▶ [EXCERPT PROVIDED]:
This is a tax-efficient plan, and there is always a risk that the IRS could challenge either the valuation of the business or the amount of any discounts taken. The valuation should be well documented, and you should be prepared for an audit.

STEP 3: Estate Planning. Having received payment for your business, you will be able to distribute your estate equitably among all your children. Your estate planning attorney will discuss your wishes in that regard and provide you with a well-documented estate plan that accomplishes the goals you have set forth.

Nick Mason, attorney, Shaheen & Gordon, P.A.

What role does an attorney play in business planning?

It’s an attorney’s job to balance a client’s concerns about their business. Most of the time, that means reassuring them. When it comes to business creation, however, it often means bringing up risks the client hadn’t considered. Their departure, for instance. No one wants to imagine leaving the company they’re founding, but it’s an important topic to consider. Whatever the reason, no owner stays with their business forever. But once things are up and running, it is much harder to determine how to divide up the company and divest in an orderly manner.

What is the value of a succession plan?

Your succession plan should be clear, concise and actionable.

A clear road map reduces the chances of costly and time-consuming conflict when a sale does have to take place. If you do not have a process for how to trigger, proceed through and close out a buyout, you will have to invent it on the fly. This will take time and a lot of arguing, when you would rather be running your business.

▶ [INFORMATION GIVEN]:
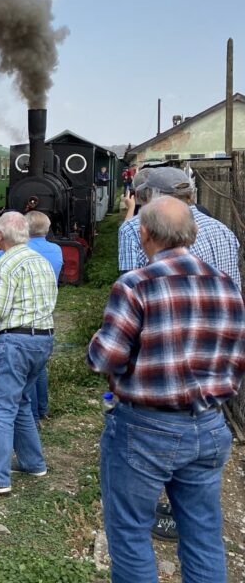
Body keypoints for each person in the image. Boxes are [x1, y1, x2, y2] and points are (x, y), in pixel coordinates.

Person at [87, 197, 245, 583]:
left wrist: (101, 342)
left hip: (144, 427)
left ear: (145, 234)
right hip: (209, 424)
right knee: (204, 535)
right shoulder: (226, 285)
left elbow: (105, 358)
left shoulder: (136, 284)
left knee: (129, 533)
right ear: (191, 233)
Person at [115, 166, 241, 542]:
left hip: (154, 388)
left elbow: (128, 300)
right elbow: (234, 305)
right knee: (203, 533)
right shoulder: (225, 232)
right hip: (210, 391)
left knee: (130, 527)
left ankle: (155, 511)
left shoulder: (135, 230)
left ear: (153, 197)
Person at [0, 212, 57, 495]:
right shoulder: (40, 262)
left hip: (14, 343)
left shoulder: (4, 265)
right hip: (43, 340)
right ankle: (33, 462)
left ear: (0, 237)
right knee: (19, 403)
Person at [0, 211, 62, 421]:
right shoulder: (52, 253)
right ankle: (41, 410)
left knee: (0, 409)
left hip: (14, 335)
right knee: (25, 398)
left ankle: (0, 454)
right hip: (43, 328)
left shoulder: (8, 261)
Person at [118, 167, 240, 288]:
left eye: (147, 193)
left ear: (153, 195)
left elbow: (130, 289)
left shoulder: (134, 228)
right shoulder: (223, 230)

▶ [REQUIRED ACTION A]: According to the succession planning text, what three qualities should a succession plan have?
▶ [REQUIRED ACTION B]: Resume the succession planning text immediately after its last sentence.
The entries have no connection to the succession planning text.

▶ [ANSWER BOX A]: It should be clear, concise and actionable.

▶ [ANSWER BOX B]:
An earlier agreement may also be fairer overall. If you are inventing a process, once you know who is buying and who is selling, then you will want a process that best protects your side. But if you are designing a process before you know who will be leaving or staying, your best bet is to be as fair as possible.

Lawyers may love process, but for a business owner, the real question is about the bottom line.

How can businesses calculate their value?

The most important inclusion in a succession plan is a formula to calculate the value of the business. There is no simple way to reduce a life’s work to a number. You could add up all assets and divide that by an ownership share, but that would not necessarily result in a fair price. This type of asset-based valuation is generally only used in total liquidation scenarios, where the business will close after the sale.

Most business sales will use an earnings-based approach instead. This takes the business’s EBITDA (earnings before interest, taxes, earnings and deprecation) and applies a multiplier, meant to represent future earnings potential. Then, a partner is paid out their share of that earnings-based value. If a company made $1 million last year, and the partners have agreed on a 2x multiplier, a 30% partner would be paid $600,000 (30% of $2 million).

That is a clean solution, but not always an accurate or fair one. For instance, what if last year’s earnings are unusually low for some reason? Say the company made major capital investments that are expected to greatly increase profitability in the next year, or major accounts receivable are due in the next year for contracts secured in the current year. Should that be counted?

This is where a mixed approach that combines assets and earnings is useful. Accounts receivable are an asset of the company and would be reflected in an asset-based approach, but might be disregarded in a pure cash flow evaluation, because the money has not yet been paid. Meanwhile, known risks like lawsuits, major debts and the like can reduce the overall value — and if not accounted for, may end up with an unfair sale price. But a well-designed, mixed agreement could account for capital expenditures and include near-future accounts receivable in addition to the multiplied earnings approach, resulting in a fair transfer of ownership for all involved.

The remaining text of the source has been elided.